■ Goal of the exercise ■
Below are entries; output exactly the lines from the one with "Fig. 11. Entropy" to the one with "8 of 24 Table", both included, and nothing else.

■ Dataset ■
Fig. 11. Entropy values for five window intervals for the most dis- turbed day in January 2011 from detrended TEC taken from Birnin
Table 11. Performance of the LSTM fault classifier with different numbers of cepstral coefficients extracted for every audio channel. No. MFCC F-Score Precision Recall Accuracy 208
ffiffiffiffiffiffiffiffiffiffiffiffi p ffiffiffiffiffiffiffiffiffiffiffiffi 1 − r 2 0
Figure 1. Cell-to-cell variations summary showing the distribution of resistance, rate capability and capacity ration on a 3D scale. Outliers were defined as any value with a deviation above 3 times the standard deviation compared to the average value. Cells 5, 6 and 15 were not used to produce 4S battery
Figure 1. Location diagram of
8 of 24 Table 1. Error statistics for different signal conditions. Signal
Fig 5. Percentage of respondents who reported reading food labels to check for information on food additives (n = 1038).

* * *

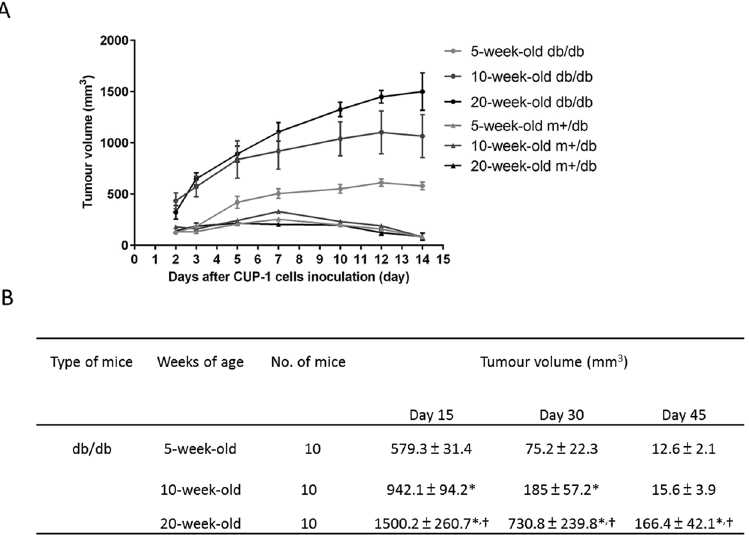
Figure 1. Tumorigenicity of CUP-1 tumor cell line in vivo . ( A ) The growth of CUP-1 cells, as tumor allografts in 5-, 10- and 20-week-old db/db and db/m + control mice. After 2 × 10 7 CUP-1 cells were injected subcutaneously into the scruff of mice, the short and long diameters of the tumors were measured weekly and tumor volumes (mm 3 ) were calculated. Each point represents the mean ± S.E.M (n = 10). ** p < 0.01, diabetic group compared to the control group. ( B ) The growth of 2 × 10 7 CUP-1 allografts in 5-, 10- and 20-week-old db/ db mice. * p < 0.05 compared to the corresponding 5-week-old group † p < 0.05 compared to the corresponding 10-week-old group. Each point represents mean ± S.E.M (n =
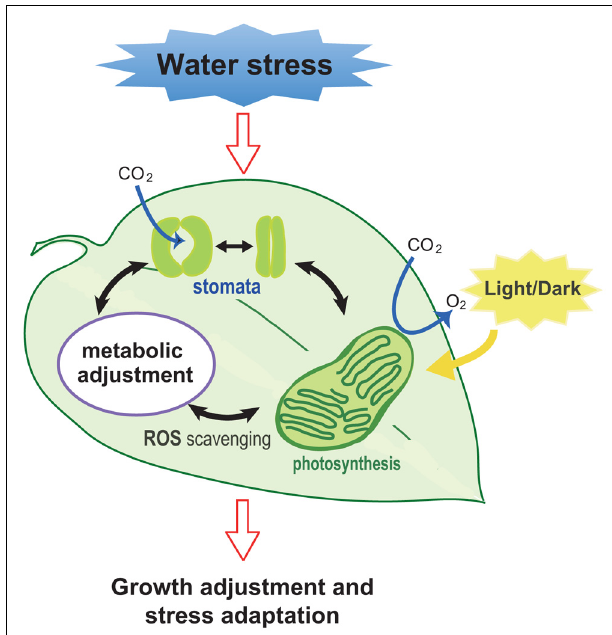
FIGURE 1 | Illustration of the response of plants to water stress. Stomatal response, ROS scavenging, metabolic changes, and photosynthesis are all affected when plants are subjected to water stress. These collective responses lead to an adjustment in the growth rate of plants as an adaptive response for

■ Written response ■
Fig. 11. Entropy values for five window intervals for the most dis- turbed day in January 2011 from detrended TEC taken from Birnin
Table 11. Performance of the LSTM fault classifier with different numbers of cepstral coefficients extracted for every audio channel. No. MFCC F-Score Precision Recall Accuracy 208
ffiffiffiffiffiffiffiffiffiffiffiffi p ffiffiffiffiffiffiffiffiffiffiffiffi 1 − r 2 0
Figure 1. Cell-to-cell variations summary showing the distribution of resistance, rate capability and capacity ration on a 3D scale. Outliers were defined as any value with a deviation above 3 times the standard deviation compared to the average value. Cells 5, 6 and 15 were not used to produce 4S battery
Figure 1. Location diagram of
8 of 24 Table 1. Error statistics for different signal conditions. Signal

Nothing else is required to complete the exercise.